The government’s decision to ‘pause’ the FOFA amendment process has placed the corporate regulator in an awkward position, according to financial services lawyers.

Finance Minister Mathias Cormann announced he would put a temporary freeze on the FOFA changes on Monday.

Mr Cormann assumed the duties of Senator Arthur Sinodinos last week after the Assistant Treasurer stood down in order to answer questions posed by the NSW Independent Commission Against Corruption.

The Finance Minister said pausing the process would allow him to “consult in good faith with all relevant stakeholders before pressing the 'go' button on [the] changes”.

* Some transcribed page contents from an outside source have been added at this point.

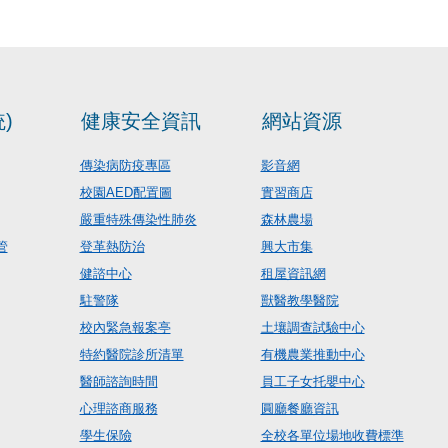
)
健康安全資訊
網站資源
傳染病防疫專區
影音網
校園AED配置圖
實習商店
嚴重特殊傳染性肺炎
森林農場
管
登革熱防治
興大市集
健諮中心
租屋資訊網
駐警隊
獸醫教學醫院
校內緊急報案亭
土壤調查試驗中心
特約醫院診所清單
有機農業推動中心
醫師諮詢時間
員工子女托嬰中心
心理諮商服務
圓廳餐廳資訊
學生保險
全校各單位場地收費標準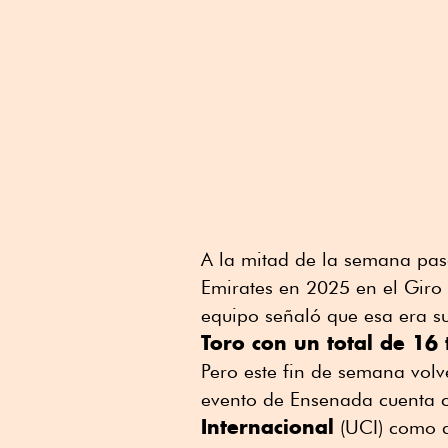
A la mitad de la semana pas
Emirates en 2025 en el Giro d
equipo señaló que esa era s
Toro con un total de 16 
Pero este fin de semana volv
evento de Ensenada cuenta c
Internacional
(UCI) como d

But news of further delays to the amendment of the FOFA regime could cause headaches for ASIC, according to Henry Davis York partner Jon Ireland.

ASIC's 'facilitative approach' to compliance with FOFA was only originally intended to last until 1 July 2014, he said.

“Consequently, if ASIC seeks to moderate its facilitative approach around this time the industry could be facing the increased likelihood of enforcement action around the same time as the FOFA changes are passed into law,” said Mr Ireland.

Further complicating matters, ASIC has also announced it will not take enforcement action in relation to the parts of FOFA the government intends to repeal.

Speaking at the ASIC Annual Forum in Sydney on Tuesday, ASIC deputy chairman Peter Kell said the regulator would not be taking a “heavy-handed” approach towards FOFA – at least until 1 July 2014.

We are currently in discussions with the government to adapt any of our current messages to take into account this recent decision [to pause the amendment process],” said Mr Kell

We will inform the market as we have to moderate our approach over the next few days, but otherwise it’s ‘steady-as-she-goes’,” he said.

Herbert Smith Freehills partner Michael Vrisakis said ASIC's decision to not enforce provisions of FOFA that are up for repeal is “consistent with common sense”.

But now that Mr Cormann has paused the process ASIC is in “unusual territory”, said Mr Vrisakis.

ASIC is in an equally difficult position as the industry, because we’re all trying to come up with a commonsense approach to this and there are a lot of moving parts,” he said.

While it makes sense for ASIC to continue its facilitative approach, it is important to distinguish the parts of FOFA the government intends to repeal from the 'add-ons', said Mr Vrisakis.

The exclusion of general advice from the conflicted remuneration rules is one such 'add-on' that financial services firms cannot assume ASIC will permit, he said. The 'balanced scorecard' approach to conflicted remuneration included in the FOFA amendments is another, said Mr Vrisakis.

But he was less concerned about the proposed removal of the final 'catch-all' provision of the best interests duty.

“I have a very strong view that it doesn’t really matter, because the best interests duty is not diluted by the removal of that step and therefore it does not make any difference in practice as to whether people work off a regime that’s got that catch-all step or doesn’t have it,” said Mr Vrisakis.

Senior representatives of ASIC are set to appear before the Parliamentary Joint Committee on Corporations and Financial Services in Canberra this afternoon.